Type 3 Analysis of Variance
Sources DF Sum of Squares Mean Square Expected Mean Square Error Term Error DF F Value Pr > F
fert 3 251.440000 83.813333 Var(Residual)+Q(fert) MS(Residual) 20 27.46 <.0001
Residual 20 61.033333 3.051667 Var(Residual)        
Covariance Parameter Estimates
Cov Parm Estimate
Residual 3.0517
Fit Statistics
-2 Res Log Likelihood 86.2
AIC (smaller is better) 88.2
AICC (smaller is better) 88.5
BIC (smaller is better) 89.2
Type 3 Tests of Fixed Effects
Effect Num DF Den DF F Value Pr > F
fert 3 20 27.46 <.0001

The next output that we should discuss is that labeled as “Type 3 Tests of Fixed Effects”. This is the standard output we would get if we weren’t specifying “method = type 3”. This is the method SAS uses to calculate the ANOVA (if this is confusing don't worry, we haven't talked about this yet). These are the Fcalculated and p-value for the test of any variables that are specified in the model statement. Note that the F and p-values are identical to that which we see in the full ANOVA table.

Diagnostic Plots

The Mixed procedure produces the following diagnostic plots:

sas output
sas output

We included the LSmeans statement in the PLM procedure and so we get these:

fert Least Squares Means
fert Estimate Standard Error DF t Value Pr > |t| Alpha Lower Upper
Control 21.0000 0.7132 20 29.45 <.0001 0.05 19.5124 22.4876
F1 28.6000 0.7132 20 40.10 <.0001 0.05 27.1124 30.0876
F2 25.8667 0.7132 20 36.27 <.0001 0.05 24.3790

27.3543

F3 29.2000 0.7132 20 40.94 <.001 0.05 27.7124 30.6876

In the "Least Squares Means" table note that the t-value and P > t are testing Null hypotheses that the estimate = 0. (They aren't usually very important). The Lower and Upper values are the 95% confidence limits for the estimates. You may also note that there is a standard error listed after the estimates of the Least Squares Means. Here in this example we see only one value here for all the treatment levels. The reason is that these standard error are based on the residual variance estimate (MSE). The LS means will be the same as the original arithmetic means that we got in the Summary procedure because we have equal sample sizes.

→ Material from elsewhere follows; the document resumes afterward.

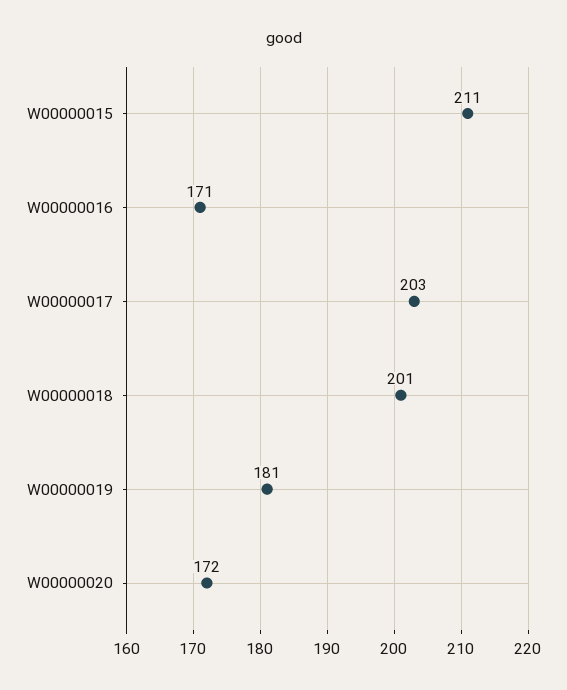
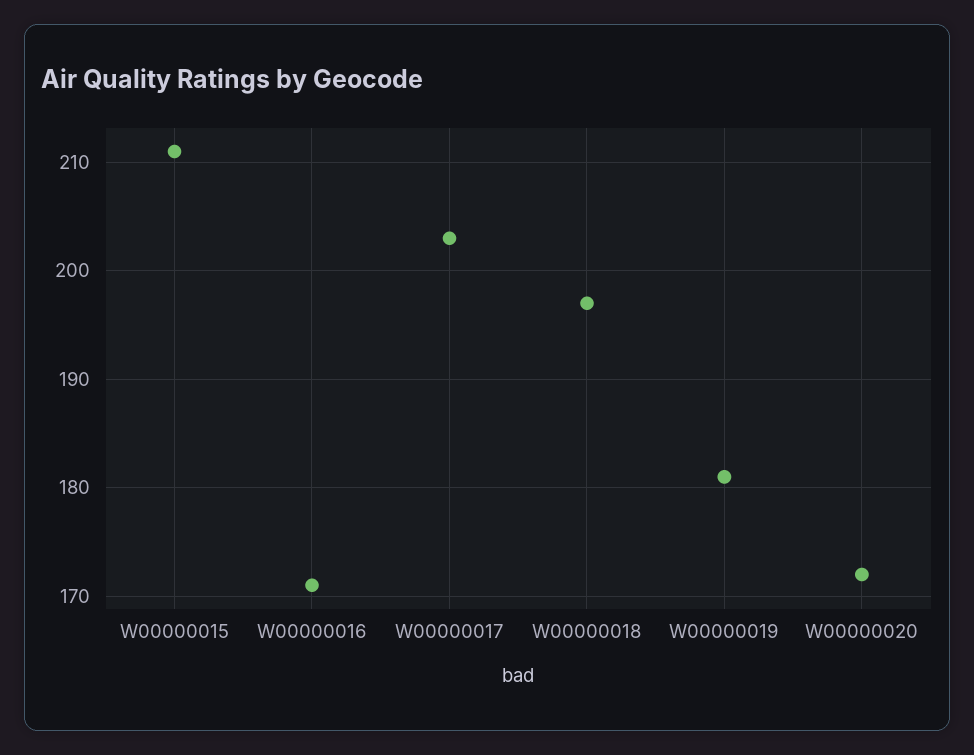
W00000018: 201 -> 197

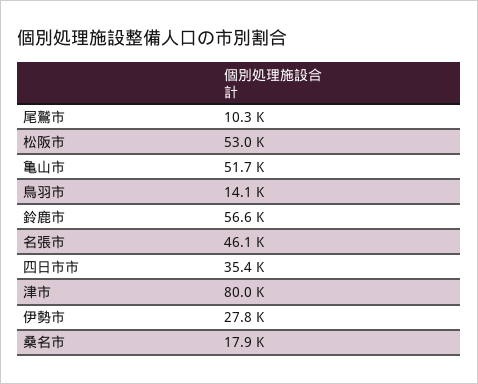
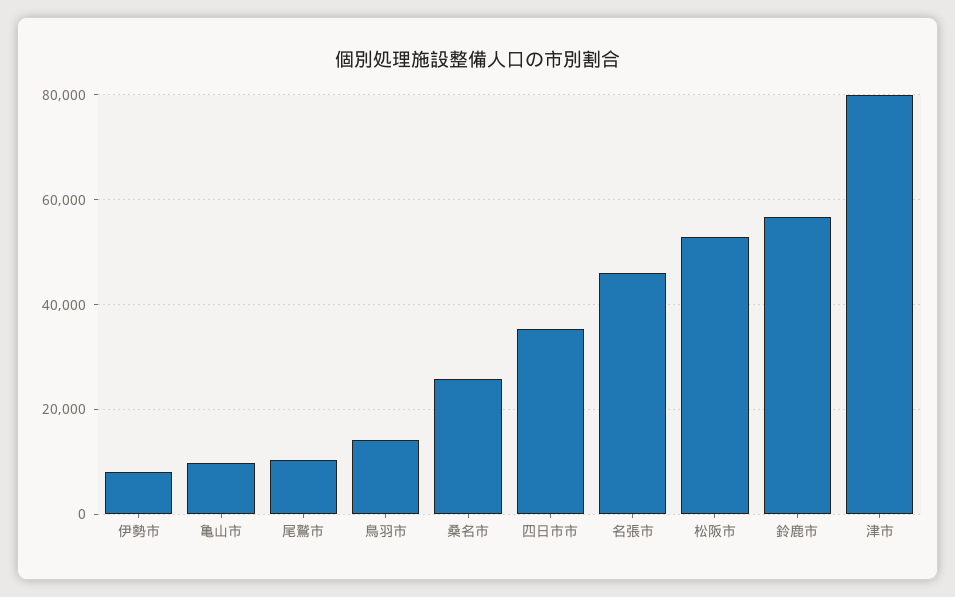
亀山市: 51700 -> 10000
伊勢市: 27800 -> 8000
桑名市: 17900 -> 26000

With unequal sample sizes or if there is a covariate present, the LSmeans can differ from the original sample means. Plots of final results should be made with the LSmeans as shown below.. When we make plots of these, we are constrained by the software to only use error bars showing the confidence limits.

sas output

The results of the Tukey test appear in the "Difference of Least Squares Means". Notice this is different than the previous table because this table is testing each pairwise comparison. For example, the first row compares the control to the F1. We interpret this output as we would any other confidence interval for two means. The confidence interval does not contain zero, so we reject the null and conclude the difference is not zero.

Differences of fert Least Squares Means

Adjustment for Multiple Comparisons: Tukey

fert _fert Estimate Standard Error DF t Value  Pr > |t| Adj P Alpha Lower Upper Adj Lower Adj Upper
Control F1 -7.6000 1.0086 20 -7.54 <.0001 <.0001 0.05 -9.7038 -5.4962 -10.4229 -4.7771
Control F2 -4.8667 1.0086 20 -4.83 0.0001 0.0006 0.05 -6.9705 -2.7628 -7.6896 -2.0438
Control F3 -8.2000 1.0086 20 -8.13 <.0001 <.0001 0.05 -10.3038 -6.0962 -11.0229 -5.3771
F1 F2 2.7333 1.0086 20 2.71 0.0135 0.0599 0.05 0.6295 4.8372 -0.08957 5.5562
F1 F3 -0.6000 1.0086 20 -0.59 0.5586 0.9324 0.05 -2.7038 1.5038 -3.4229 2.2229
F2 F3 -3.3333 1.0086 20 -3.30 0.0035 .0171 0.05 -5.4372 -1.2295 -6.1562 -0.5104

Tukey Grouping for fert

Least Squares Means (Alpha=0.05)

LS means with the same letter are not significantly different
fert Estimate    
F3 29.2000   A
      A
F1 28.6000 B A
    B  
F2 25.8667 B  
       
Control 21.000   C

The lettering here can be used now to label the LSmeans, using the Graphics Editor. Although this may seem tedious, Minitab will not produce the means plot using the LSmeans. Minitab makes a means plot, but but only from the raw data (using the original sample means).